How do you annotate primary sources?
Model Annotating a TextCircle or underline key words; tell students why these seem important.Put a question mark by ideas you don’t understand or find puzzling.Summarize key historical events and ideas: Does this make sense? Write phrases or sentences that express your reactions and interpretations.
Why do historians annotate?
annotate (v.) -when historians underline and take notes on sources to help them keep track of their thoughts as they read. -when historians closely read to figure out the author’s point of view by examining their evidence and claims.
How do you annotate a historical document?
Annotate the historical document: Underline words that you don’t recognize or cannot read. Using context clues, write-in replacement words for your underlined words. Circle phrases or sentences that are confusing. In the margin, write what you think the phrase or sentence means.
What are 3 questions historians ask when sourcing a document?
Therefore, they have to question their evidence to be sure that it really tells them what they think it does. Thus, historians try to understand the past by asking questions such as “what happened,” “why did it happen,” and “how do we know these things?”
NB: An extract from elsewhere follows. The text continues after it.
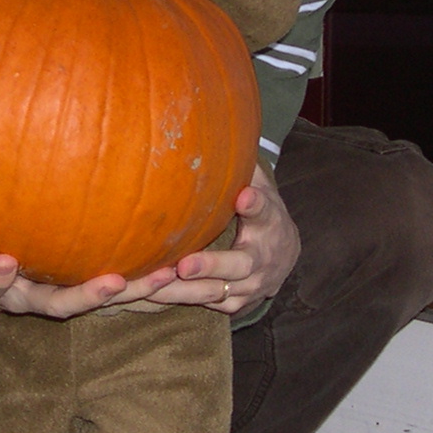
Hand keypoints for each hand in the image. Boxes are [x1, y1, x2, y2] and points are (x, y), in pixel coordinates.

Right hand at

How do historians evaluate sources?
Historians seek answers about the past by interpreting and evaluating many often-contradictory sets of facts taken from a wide variety of sources. Sources generally fall into two categories: primary sources and secondary sources.
How can you evaluate sources?
As you examine each source, it is important to evaluate each source to determine the quality of the information provided within it. Common evaluation criteria include: purpose and intended audience, authority and credibility, accuracy and reliability, currency and timeliness, and objectivity or bias.
How do you find information and evaluate its source?
Evaluate Your ResultsLook for articles published in scholarly journals. or sources that require certain standards or criteria be met before publication.Look for materials at Web sites that focus on scholarly resources. (e.g. Google Scholar)Compare several opinions. Consult your instructor.